Nous partons donc pour le camping. Y aura-t-il de la place ? Pour y aller, je coupe la musique et me concentre. Cette fois il fait totalement nuit, et la route est très sinueuse. Il y a en plus de cela une épaisse brume. Il est difficile de conduire dans ces conditions. Au bout de 20 bonnes minutes, nous arrivons à un parking. D'un coup surgissent de la nuit deux personnes, vêtues des pieds à la tête d'une combinaison jaune poussin. Nous les abordons

- Excuse me, is it the campground ? ». Demandons nous.

- Yes, you need to park here, take all your belonging and walk 5 minutes, répondent-ils.

- Do you think there are free space still?

- Yes probably, the park seems much less full than yesterday.

Je me gare donc, et nous envoyons Lisa et Gaspard en éclaireurs. Ils reviennent et Lisa semble dépitée. Lisa nous regarde et nous dit en toute sincérité : « vous êtes prêt ? ». Nous nous attendons à une bien mauvaise nouvelle, du genre « le camping est plein et le camping le plus proche est à 1h de route ». Elle nous annonce en fait que, oui il y a de la place mais que pour s'y rendre il faut marcher 5 minutes. Pire, les emplacements sont vraiment aménagés, c'est-à-dire bien plats, et donc pas aussi « naturels » que prévus. Voici donc ce qu'est une mauvaise nouvelle pour Lisa, un endroit « un peu trop aménagé, ou nous risquons de bien dormir » ! C'est pour moi, tu t'en doutes cher journal, une bien bonne nouvelle.

Je reste fasciné par cette passion qu'à Lisa pour la nature. J'ai dû en parler avec les autres pour arriver à comprendre un petit peu cette adoration, mais chez Lisa c'est quand même incroyable. Ok j'apprécie le côté « retour aux sources » de la nature. Je reconnais que le camping en pleine nature est très bénéfique, pour l'esprit et le corps. Mais là, quand je vois Lisa déçu d'avoir du confort, je suis vraiment surpris. J'ai l'impression que si on lui offrait un matelas pour la nuit, elle pourrait préférer dormir à côté !

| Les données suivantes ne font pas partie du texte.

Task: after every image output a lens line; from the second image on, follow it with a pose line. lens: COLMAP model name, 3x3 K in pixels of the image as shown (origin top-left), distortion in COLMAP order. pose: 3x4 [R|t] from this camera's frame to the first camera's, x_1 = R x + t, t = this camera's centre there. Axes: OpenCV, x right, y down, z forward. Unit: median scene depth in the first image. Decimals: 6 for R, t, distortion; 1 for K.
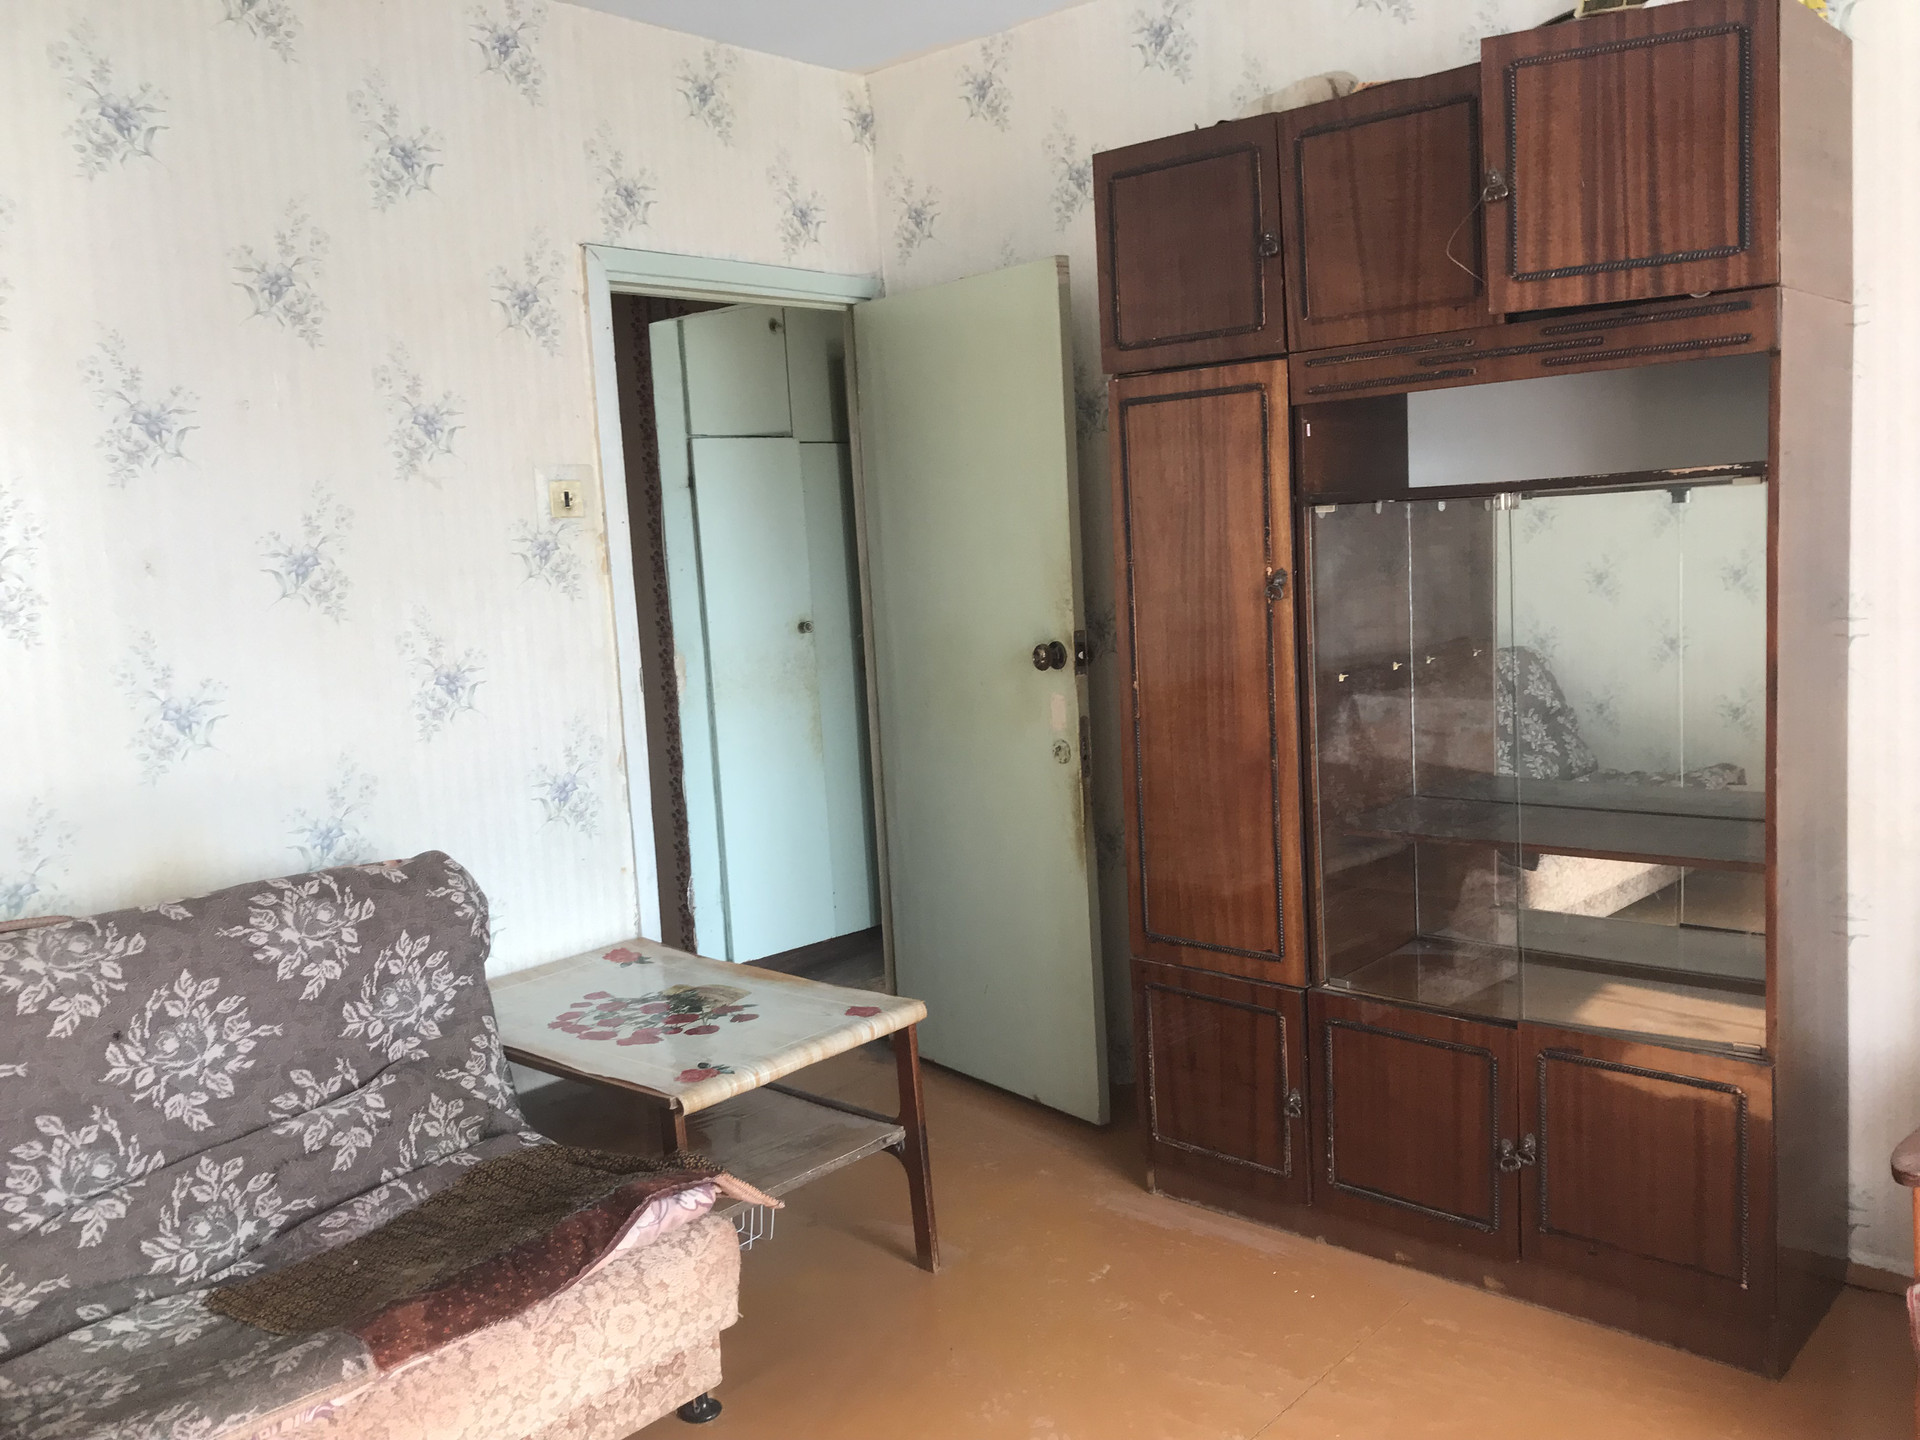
lens RADIAL K [[1594.3, 0, 996.4], [0, 1594.3, 716.6], [0, 0, 1]] dist [0.006595, 0.018910]
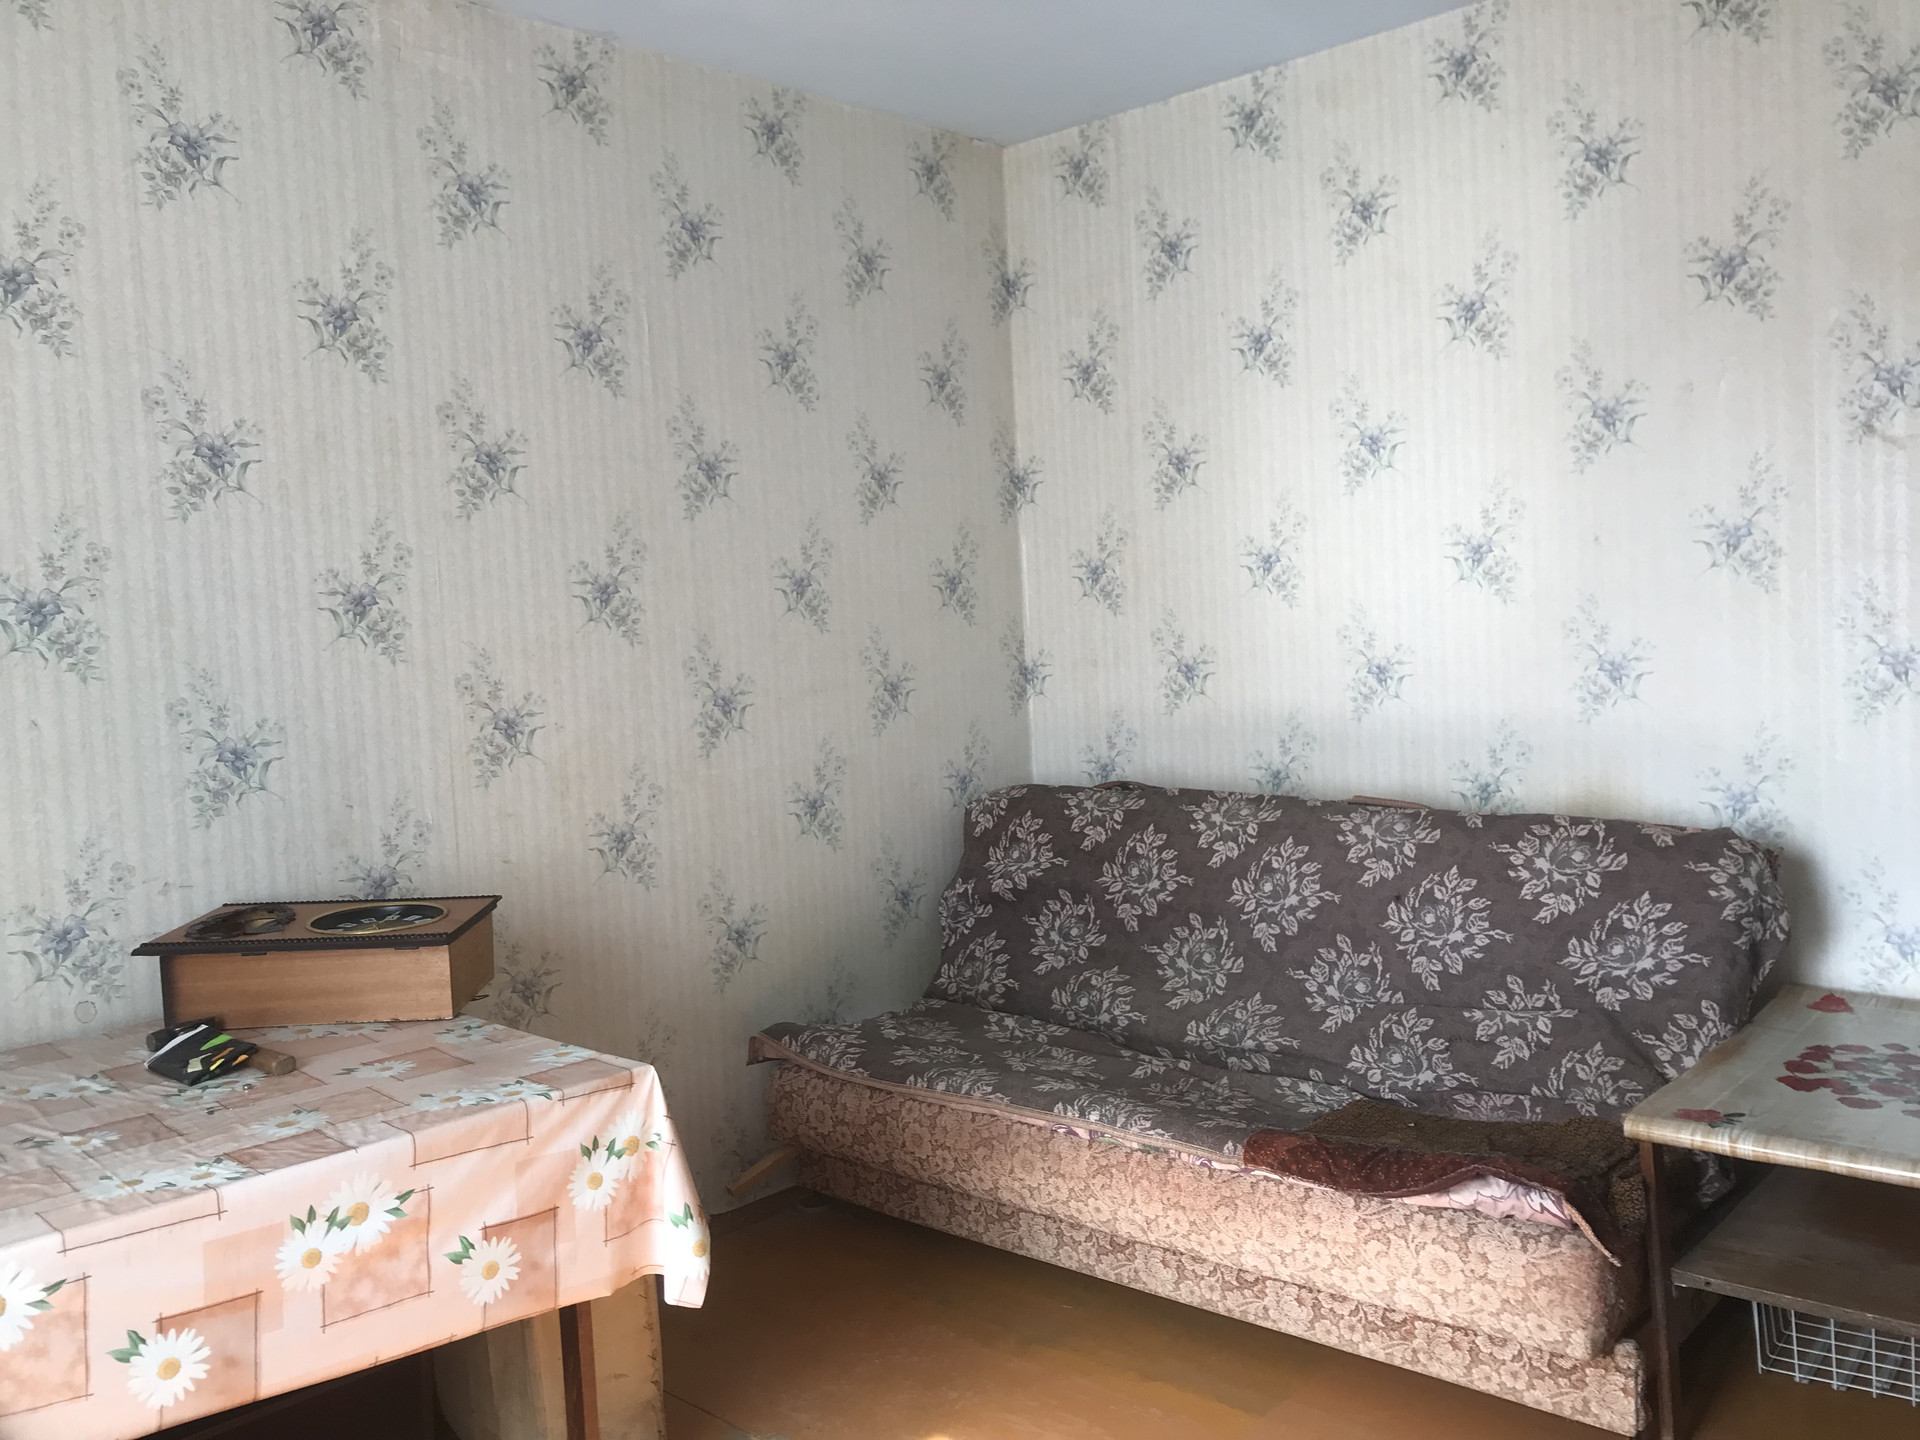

Nous trouvons une petite carriole, où nous mettons nos affaires pour la nuit ainsi que la nourriture. Nous parcourons le chemin à la frontale, espérant ne tomber sur aucun Ours. Arrivés au camping nous découvrons un abri, similaire à celui de la veille, mais cette fois fermé par 4 murs ! Il y a un poêle et 4 tables. Nous installerons les tentes puis reviendrons manger là. Autour de nous tout est très sombre. Nous entendons au loin les chutes Takakkaw sans les voir. « Demain le soleil se lèvera et m'offrira ce spectacle » me dis-je. J'adore ce nom « Takakkaw », cela évoque les Firsts Nation, ces autochtones et leurs rites ancestraux. Peut-être que ces chutes avaient pour eux une portée spirituelle ? J'imagine déjà des chamans mettre en fuite le démon ou appeler la pluie de leurs mystiques conjurations. Ou alors y récitent-ils de profonds poèmes ?

«Quand tu te lèves le matin, remercie la lumière du jour pour ta vie et pour ta force, remercie pour la nourriture et le bonheur de vivre. Si tu ne vois pas de raison de remercier, la faute repose en toi-même. »

(Tecumceh, chef shawnee, 1768-1813).

Les tentes sont vite installées. C'est très facile sur les terrains aménagés. Nicolas et moi installons cette fois la tente prêtée par Ronan et Adeline, celle de Nico étant trempée. Nous dormirons plus près l'un de l'autre, cela nous amuse, nous faisons comme si nous étions un couple homosexuel ! Nous mangeons comme d'habitude un véritable festin : pates à la sauce tomate, galettes d'épinards avec des sauces - houmous notamment – et puis des bières. Il fait chaud dans l'abri, nous mettons un peu de musique et dansons un peu. Lisa et Gaspard sont néanmoins vraiment exténués.

Nous allons nous coucher finalement, je suis bercé par le bruit des chutes, je me sens bien. J'adore ce camping. Les emplacements sont propres et plats, et les infrastructures (toilettes, lavabos, boites à ours, abri) sont centralisées. Tout est à deux pas. Ce soir je lis quelques pages de « On the Road » the Kerouac avant de m'endormir paisiblement.